Büyük otellerin birçoklarının hemen bitişiklerinde kaliteli ve canlı eğlencelerin sunulduğu diskolar bulunur. Birçok eğlence mekanı, gece saat 22.00 gibi kapılarını açarlar ve eğlence sabaha kadar devam eder.

Evet şehirde eğlenmek için ilk akla gelen yerlerin başında “Zona Rosa” gelmektedir ama buranın aynı zamanda bir turist tuzağı olarak da ün yaptığını unutmayınız.

 

MARİACHİ

Plaza Garibaldi denilen yerde: düğün, doğum günü ya da diğer özel günlerini kutlayanlar veya sadece eğlenmek isteyenler bu meydana gelip Mariachi guruplarının şarkılarını dinliyorlar. Mariachilerle Kolombiyalı Valenato ozanlarının hikayeleri biraz birbirine benziyor.

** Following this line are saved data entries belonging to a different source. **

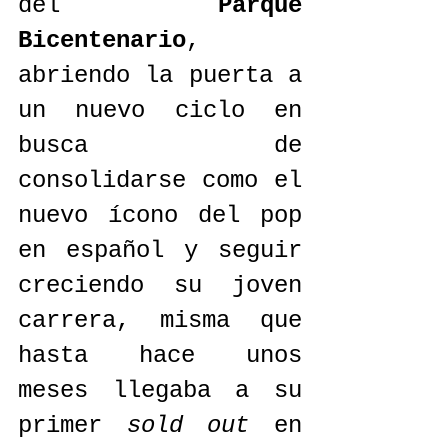
del 
Parque 
Bicentenario
, 
abriendo la puerta a 
un nuevo ciclo en 
busca de 
consolidarse como el 
nuevo ícono del pop 
en español y seguir 
creciendo su joven 
carrera, misma que 
hasta hace unos 
meses llegaba a su 
primer 
sold out
 en 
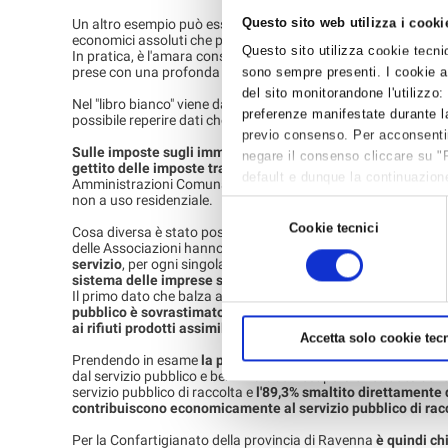
Questo sito web utilizza i cooki
Un altro esempio può essere quello di
imprese collocate nelle
economici assoluti che però raggiungono
cifre molto import
Questo sito utilizza cookie tecnici
In pratica, è l'amara constatazione che viene da Confartigian
prese con una profonda crisi economica, gli aumenti imposti so
sono sempre presenti. I cookie an
del sito monitorandone l'utilizzo:
Nel "libro bianco" viene dato molto spazio ai dati relativi alla
t
preferenze manifestate durante la
possibile reperire dati che invece non sono stati resi disponibil
previo consenso. Per acconsentire 
Sulle imposte sugli immobili
, ad esempio,
nessun Comune ha
negare il consenso cliccare su "
gettito delle imposte tra immobili ad uso civile ed immobili 
default e dunque la continuazione
Amministrazioni Comunali che hanno modificato, nel 2013 e n
per avere maggiori informazioni,
non a uso residenziale.
Selezione
Cookie tecnici
del
Cosa diversa è stato possibile fare con la
TARI
, la nuova tassa
delle Associazioni hanno dato l’opportunità di realizzare una
consenso
servizio
, per ogni singola municipalità, tra domestico e non d
sistema delle imprese smaltisce a proprie spese il 91,5 % d
Il primo dato che balza all’occhio, quindi, è che
l’utilizzo imp
pubblico è sovrastimato, cioè: le imprese pagano molto di 
ai rifiuti prodotti assimilati agli urbani.
Accetta solo cookie tecn
Prendendo in esame
la produzione dei rifiuti nella nostra pr
dal servizio pubblico e ben il 93% dal recupero effettuato dalle
servizio pubblico di raccolta e
l'89,3% smaltito direttamente 
contribuiscono economicamente al servizio pubblico di racc
Per la Confartigianato della provincia di Ravenna
è quindi ch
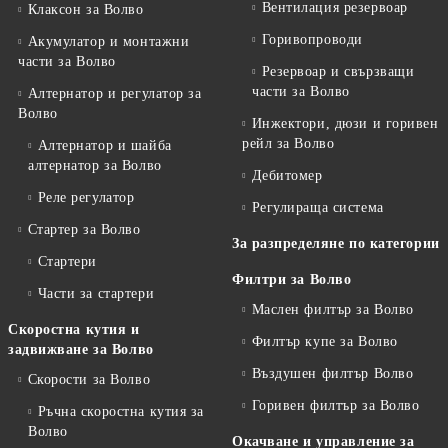
Вентилация резервоар
Клаксон за Волво
Горивопроводи
Акумулатор и монтажни
части за Волво
Резервоар и свързващи
части за Волво
Алтернатор и регулатор за
Волво
Инжектори, дюзи и горивен
рейл за Волво
Алтернатор и шайба
алтернатор за Волво
Дебитомер
Реле регулатор
Регулираща система
Стартер за Волво
За разпределяне по категории
Стартери
Филтри за Волво
Части за стартери
Маслен филтър за Волво
Скоростна кутия и
Филтър купе за Волво
задвижване за Волво
Въздушен филтър Волво
Скорости за Волво
Горивен филтър за Волво
Ръчна скоростна кутия за
Волво
Окачване и управление за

1900’lerin başlarında Mariachiler, iş oldukça çiftliklere girip çalışan gezgin müzisyenlermiş. Meksika  Devriminden sonra işler zorlaşınca çiftliklerden ayrılıp, kasaba kasaba gezerek Vallenato ozanları gibi haber  taşımışlardır.

Verdikleri haberlerin yanında, devrimin başkarakterlerine dair kahramanlık öykülerini anlatan şarkılar söylerlermiş.

Kaynağı kesin olarak bilinmeyen, ancak keman, arp ve gitardan oluşan geleneksel İspanyol orkestralarına benzetilen Mariachi gurupları günümüzde Meksika, İspanya ve Afrika’nın (İspanyol işgalcilerin getirdiği Afrikalı köleler sayesinde) yerel müziklerini harmanlıyorlar.

Şarkıların öyküleriyle doğa, maçoluk, aşk, ölüm, politika, yörenin insanları ve hatta hayvanlar üzerine. Sözler oldukça müstehcen olabiliyormuş. Şarkılarda kadın erkek ilişkileri dolaylı yoldan anlatılır, bunun içinde çiftlik hayvanları kullanılırmış.

Genelde Jalisco eyaleti ve civarında yaşayan Mariachilerin üne kavuşması 1930 lu yıllara rastlıyor. En bilinen Mariachi Gaspar Vargas, Jalisco dan başkente gidip devlet başkanının konuğu olmuş.

Başkan Cardenas çok beğenince mariachi müzikleri bir anda radyolar aracılığı ile tüm Meksika ya yayılmıştır. Mariachiler ilk defa doğru dürüst kıyafetler alacak konuma geldiklerinde, kostüm olarak kendilerine Meksika ya özgü atlı kovboy diyebileceğimiz charroların kıyafetini seçmişlerdir.

Dar ve süslü pantolon, kısa ceket, işlemeli kemer, çizme, papyon tipi gravat ve geniş Meksika şapkası sombrero.

Kırsal alanlarda Mariachiler daha çok bir araya gelmeye çalışan aşıklara hizmet veriyor. Kızın evinin önüne giden Mariachiler pencerenin altında serenat yaparak genç erkeğin kalbinden geçenleri, söylemek istediği sözleri kıza iletiyorlar.

Aşk-meşk işlerinin dışında vaftiz törenleri, düğünler, resmi tatiller ve hatta cenazelerde bile Mariachi guruplarından vazgeçilemiyor. Ölmek üzere olan bir Meksikalının kendi cenazesinde çalınacak şarkı listesi hazırlaması gayet normalmiş.

Mariachileri dinlemek için şarkı başına yaklaşık 4-5 dolarlık bir ücret ödemek gerekiyor. Pazarlık yapmak serbesttir.

Guruplardaki müzisyen sayısı genelde 7-10 kişi arasında değişiyor. Kullanılan enstrümanlar ise keman, beş telli küçük gitar vihuela, vihuelanın altı telli versiyonu guitarron denen bas gitar, trompet ve klasik gitar.

Maggy şarkı sözlerinden ve Mariachilerin giydikleri kostümlerden, gurupların hangi bölgeden geldiğini anlamak mümkündür. Son adı verilen geleneksel Mariachi müziğinin en iyi örneklerine Jalisco (son jalisciense) ve Veracruz (son jarocho) eyaletlerinde rastlanıyormuş.

Tipik bir son jarocho şarkısı olan meşhur olan Bamba yı bir de Mariachi guruplarından dinlemelisiniz.

Meksikalılar için Mariachi müzikten öte bir şey. Kültürlerinin, tarihlerinin, geleneklerinin yoğrulmuş hali, özü bu. Plaza Garibaldi Meksika’daki farklı kültürleri biraz daha iyi anlayabilmek için bu anlamda ideal bir yerdir.